Among the questions that people ask me about affair situations, one that I find fascinating is the implied affair. Many counselors have addressed situations where an affair occurred, but few have addressed when an affair has not occurred. In the ‘implied affair’ situation, one party asserts or implies that an affair exists. Even though an affair never occurred, the implication that one happened is often enough to do damage and start the ‘high drama’ associated with affairs.

In the situations where I have faced these situations, the key to understanding and sorting through it is the old Latin question, “Qui Bono?” The term ‘qui bono?’ is often translated as ‘who benefits?’. When the suggestion of an affair is posed, when the possiblity of it occurring does not make sense, it is usually helpful to pose the qui bono question. In some cases the person implying the affair does so directly. Rumors are initiated either for character assassination or paybacks. In such cases, the attacker often resorts to such tactics either due to limited social skills or the target has such a sterling reputation, that that is the only way they can make something to stick. There have also been cases where a spouse will imply an affair so that there will be an easy way to obtain a divorce. One historic example of this is Henry VIII’s atacks on Anne Boleyn which included accusations of both adultery and incest, with no convincing evidence that any occurred.

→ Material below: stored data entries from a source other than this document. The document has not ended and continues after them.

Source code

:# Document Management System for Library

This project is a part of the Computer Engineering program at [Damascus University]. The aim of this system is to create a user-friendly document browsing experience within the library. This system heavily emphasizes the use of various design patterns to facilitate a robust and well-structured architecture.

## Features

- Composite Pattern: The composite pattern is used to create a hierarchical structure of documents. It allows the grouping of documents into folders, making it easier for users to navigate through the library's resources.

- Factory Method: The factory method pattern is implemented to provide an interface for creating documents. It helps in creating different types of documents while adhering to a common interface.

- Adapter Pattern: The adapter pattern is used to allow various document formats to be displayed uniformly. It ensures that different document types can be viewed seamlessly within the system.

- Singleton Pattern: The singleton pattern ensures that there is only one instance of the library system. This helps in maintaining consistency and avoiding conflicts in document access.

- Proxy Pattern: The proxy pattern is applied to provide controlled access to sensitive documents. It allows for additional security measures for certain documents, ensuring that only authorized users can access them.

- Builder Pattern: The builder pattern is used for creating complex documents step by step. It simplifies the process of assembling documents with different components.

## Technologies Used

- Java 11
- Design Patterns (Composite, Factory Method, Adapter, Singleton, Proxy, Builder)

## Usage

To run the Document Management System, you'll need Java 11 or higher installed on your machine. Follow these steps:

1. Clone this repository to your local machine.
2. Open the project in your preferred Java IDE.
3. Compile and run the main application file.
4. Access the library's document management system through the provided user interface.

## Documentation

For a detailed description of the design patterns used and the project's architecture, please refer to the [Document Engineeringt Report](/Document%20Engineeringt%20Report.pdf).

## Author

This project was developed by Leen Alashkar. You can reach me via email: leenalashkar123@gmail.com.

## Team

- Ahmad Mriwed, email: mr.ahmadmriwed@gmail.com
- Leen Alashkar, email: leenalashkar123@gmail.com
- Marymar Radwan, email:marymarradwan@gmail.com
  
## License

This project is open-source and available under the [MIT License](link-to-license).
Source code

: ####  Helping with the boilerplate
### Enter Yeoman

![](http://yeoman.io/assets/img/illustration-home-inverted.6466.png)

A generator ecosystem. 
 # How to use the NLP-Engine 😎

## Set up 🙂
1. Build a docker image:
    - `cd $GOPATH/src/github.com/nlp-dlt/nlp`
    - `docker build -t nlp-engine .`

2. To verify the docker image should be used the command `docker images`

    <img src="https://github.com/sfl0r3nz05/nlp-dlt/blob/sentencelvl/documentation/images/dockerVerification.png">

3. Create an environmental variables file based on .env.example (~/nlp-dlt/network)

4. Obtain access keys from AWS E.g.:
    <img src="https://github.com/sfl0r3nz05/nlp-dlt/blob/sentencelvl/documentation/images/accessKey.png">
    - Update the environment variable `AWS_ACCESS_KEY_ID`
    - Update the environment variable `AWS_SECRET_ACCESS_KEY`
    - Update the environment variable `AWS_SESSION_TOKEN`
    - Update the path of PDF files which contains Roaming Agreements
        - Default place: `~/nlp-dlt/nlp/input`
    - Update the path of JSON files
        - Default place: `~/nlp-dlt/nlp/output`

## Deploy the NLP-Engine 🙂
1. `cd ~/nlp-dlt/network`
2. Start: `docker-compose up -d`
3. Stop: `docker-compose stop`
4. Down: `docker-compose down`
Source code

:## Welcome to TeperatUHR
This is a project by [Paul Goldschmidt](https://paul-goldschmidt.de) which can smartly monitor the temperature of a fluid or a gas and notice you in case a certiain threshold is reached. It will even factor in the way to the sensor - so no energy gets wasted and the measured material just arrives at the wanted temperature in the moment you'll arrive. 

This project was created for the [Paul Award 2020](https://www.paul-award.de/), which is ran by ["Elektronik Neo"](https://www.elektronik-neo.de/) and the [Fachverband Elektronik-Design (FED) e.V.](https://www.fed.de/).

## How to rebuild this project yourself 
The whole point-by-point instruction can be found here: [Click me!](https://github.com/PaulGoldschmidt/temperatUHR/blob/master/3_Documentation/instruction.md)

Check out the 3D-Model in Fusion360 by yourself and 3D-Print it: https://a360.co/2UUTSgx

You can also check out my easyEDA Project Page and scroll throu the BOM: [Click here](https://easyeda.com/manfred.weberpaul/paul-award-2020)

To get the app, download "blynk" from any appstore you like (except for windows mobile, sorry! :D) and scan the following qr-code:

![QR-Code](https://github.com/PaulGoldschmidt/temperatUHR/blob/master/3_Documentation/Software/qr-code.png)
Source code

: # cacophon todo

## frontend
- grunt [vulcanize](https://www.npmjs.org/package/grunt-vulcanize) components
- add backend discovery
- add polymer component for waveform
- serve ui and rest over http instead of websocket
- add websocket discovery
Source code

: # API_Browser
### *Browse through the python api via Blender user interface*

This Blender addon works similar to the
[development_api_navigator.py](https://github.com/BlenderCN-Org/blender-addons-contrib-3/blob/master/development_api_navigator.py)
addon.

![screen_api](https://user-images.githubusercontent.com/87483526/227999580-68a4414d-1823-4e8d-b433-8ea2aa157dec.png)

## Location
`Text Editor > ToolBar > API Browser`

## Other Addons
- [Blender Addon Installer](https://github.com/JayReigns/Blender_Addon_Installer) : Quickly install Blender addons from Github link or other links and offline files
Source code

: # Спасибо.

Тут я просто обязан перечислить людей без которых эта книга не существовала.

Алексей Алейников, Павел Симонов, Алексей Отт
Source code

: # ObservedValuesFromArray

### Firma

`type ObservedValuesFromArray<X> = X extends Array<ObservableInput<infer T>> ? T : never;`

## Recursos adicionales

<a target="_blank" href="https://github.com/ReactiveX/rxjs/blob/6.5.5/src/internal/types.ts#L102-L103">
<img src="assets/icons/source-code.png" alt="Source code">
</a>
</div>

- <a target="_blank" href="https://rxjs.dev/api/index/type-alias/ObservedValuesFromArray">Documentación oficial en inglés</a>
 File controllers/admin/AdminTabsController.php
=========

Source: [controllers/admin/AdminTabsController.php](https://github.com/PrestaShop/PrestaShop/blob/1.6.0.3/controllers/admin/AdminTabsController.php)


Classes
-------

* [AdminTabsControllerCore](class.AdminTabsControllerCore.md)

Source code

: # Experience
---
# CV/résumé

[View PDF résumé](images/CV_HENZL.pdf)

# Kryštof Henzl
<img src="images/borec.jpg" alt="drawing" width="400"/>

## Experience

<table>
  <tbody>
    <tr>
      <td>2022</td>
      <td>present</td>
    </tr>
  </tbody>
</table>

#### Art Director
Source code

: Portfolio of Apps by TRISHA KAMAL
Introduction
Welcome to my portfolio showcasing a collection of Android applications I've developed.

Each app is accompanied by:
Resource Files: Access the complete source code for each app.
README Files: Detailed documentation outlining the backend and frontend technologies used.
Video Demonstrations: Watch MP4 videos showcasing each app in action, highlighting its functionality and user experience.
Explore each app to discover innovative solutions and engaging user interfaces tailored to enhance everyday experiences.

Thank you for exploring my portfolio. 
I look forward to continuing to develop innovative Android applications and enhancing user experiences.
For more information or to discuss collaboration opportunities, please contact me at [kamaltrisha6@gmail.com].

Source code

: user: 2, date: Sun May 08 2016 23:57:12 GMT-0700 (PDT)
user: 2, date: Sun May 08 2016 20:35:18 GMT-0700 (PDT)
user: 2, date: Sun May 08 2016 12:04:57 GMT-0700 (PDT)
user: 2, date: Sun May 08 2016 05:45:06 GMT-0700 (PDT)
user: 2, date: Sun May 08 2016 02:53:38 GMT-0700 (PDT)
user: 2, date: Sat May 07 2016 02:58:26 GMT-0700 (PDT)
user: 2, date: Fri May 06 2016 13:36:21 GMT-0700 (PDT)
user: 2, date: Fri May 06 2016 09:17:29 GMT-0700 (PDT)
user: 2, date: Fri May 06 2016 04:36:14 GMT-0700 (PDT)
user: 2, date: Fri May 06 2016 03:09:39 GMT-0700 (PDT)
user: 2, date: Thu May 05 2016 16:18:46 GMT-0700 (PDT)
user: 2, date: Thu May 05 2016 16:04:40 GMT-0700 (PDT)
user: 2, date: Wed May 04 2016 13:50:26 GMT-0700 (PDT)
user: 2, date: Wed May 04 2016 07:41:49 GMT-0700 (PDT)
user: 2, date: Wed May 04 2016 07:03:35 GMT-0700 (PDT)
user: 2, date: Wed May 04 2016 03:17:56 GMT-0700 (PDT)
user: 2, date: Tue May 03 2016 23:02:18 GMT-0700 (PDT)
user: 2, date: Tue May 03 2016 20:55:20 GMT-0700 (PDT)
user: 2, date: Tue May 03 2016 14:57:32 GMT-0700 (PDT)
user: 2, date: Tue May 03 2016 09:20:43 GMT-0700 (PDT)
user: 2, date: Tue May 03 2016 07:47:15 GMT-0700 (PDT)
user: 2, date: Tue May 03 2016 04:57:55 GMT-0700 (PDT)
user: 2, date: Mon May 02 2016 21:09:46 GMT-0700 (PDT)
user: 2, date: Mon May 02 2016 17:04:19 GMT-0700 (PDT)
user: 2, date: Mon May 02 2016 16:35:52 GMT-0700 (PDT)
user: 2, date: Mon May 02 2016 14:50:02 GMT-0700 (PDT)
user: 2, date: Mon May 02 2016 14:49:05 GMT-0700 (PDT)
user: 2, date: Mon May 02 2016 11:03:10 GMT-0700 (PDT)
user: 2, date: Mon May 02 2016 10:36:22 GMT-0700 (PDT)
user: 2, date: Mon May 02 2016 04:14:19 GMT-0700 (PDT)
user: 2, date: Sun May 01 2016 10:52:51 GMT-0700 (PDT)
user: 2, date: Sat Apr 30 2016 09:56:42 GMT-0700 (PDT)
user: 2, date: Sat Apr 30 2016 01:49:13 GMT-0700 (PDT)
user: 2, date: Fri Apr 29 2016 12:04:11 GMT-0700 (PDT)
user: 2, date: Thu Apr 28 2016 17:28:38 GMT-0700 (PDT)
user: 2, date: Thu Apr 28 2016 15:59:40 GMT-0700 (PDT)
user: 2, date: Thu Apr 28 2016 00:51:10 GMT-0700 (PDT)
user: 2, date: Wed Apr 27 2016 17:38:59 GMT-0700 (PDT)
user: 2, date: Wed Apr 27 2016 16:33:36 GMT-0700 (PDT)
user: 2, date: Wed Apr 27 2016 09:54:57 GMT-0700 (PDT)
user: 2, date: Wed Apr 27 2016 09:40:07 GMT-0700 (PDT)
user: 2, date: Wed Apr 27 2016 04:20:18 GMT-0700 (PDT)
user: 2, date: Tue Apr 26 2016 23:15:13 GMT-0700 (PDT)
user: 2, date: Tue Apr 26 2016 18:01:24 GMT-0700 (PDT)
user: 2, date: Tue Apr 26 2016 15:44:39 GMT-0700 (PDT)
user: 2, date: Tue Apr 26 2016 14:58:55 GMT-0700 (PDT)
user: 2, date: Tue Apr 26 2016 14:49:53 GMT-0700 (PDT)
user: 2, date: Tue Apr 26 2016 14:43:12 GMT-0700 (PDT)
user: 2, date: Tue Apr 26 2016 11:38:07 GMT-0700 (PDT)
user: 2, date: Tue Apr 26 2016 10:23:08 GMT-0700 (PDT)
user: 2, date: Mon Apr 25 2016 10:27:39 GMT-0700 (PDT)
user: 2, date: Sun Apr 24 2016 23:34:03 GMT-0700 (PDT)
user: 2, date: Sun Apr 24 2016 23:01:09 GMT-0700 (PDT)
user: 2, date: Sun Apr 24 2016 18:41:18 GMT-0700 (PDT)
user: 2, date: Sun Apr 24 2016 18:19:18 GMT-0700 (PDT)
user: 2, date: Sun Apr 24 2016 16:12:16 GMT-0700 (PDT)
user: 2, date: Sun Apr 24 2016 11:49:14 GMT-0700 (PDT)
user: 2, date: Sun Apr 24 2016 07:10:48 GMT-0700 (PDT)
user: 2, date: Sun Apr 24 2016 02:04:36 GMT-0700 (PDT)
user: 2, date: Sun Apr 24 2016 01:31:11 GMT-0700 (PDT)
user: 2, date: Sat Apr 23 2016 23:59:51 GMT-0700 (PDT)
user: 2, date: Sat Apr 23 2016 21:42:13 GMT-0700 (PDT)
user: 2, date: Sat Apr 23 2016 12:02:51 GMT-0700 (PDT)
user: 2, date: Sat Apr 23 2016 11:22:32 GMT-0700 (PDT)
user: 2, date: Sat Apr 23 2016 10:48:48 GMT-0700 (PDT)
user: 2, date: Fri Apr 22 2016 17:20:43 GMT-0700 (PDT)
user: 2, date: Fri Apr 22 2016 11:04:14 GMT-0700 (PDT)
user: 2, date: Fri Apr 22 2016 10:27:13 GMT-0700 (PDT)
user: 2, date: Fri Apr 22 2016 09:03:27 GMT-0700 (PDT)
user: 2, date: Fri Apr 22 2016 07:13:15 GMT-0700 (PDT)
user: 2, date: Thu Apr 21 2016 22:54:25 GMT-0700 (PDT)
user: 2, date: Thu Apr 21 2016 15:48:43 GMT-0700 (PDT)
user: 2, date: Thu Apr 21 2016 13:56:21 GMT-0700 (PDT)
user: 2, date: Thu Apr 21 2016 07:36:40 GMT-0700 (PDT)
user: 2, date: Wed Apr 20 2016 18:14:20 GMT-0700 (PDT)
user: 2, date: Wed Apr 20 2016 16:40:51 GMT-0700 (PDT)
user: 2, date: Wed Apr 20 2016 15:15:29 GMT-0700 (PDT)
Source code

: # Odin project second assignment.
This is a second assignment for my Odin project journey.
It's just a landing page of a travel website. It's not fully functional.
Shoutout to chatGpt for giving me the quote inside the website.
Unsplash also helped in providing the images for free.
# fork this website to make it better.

I have also seen situations where the accusation of an affair was implied by suggestion. In such cases, the attacker essentially suggests the question of an affair. Since they did not directly claim that one occured, they maintain some deniability of their actions. In such cases, they attempt having the target person ‘connect the dots’ and come to their own conclusion, what is often not stated is that they only tell them about pre-selected dots to connect.

However the implied affair is suggested or stated, the damage is real.  Reputations are damaged as if an affair had occurred. In a manner similar to a lawyer attacking the credibilitly of a witness in a courtroom, the repuation of the target is tarnished. The only difference is that the attacks are not limited to the courtroom, and do not stop when the trial is over. The damage inflicted is long term and painful. Henry VIII is a harsh reminder that such charges are not limited to adultery, but may include false accusations of sexual abuse as well. When an attacker begins lying, they often see little difference between big and little lies.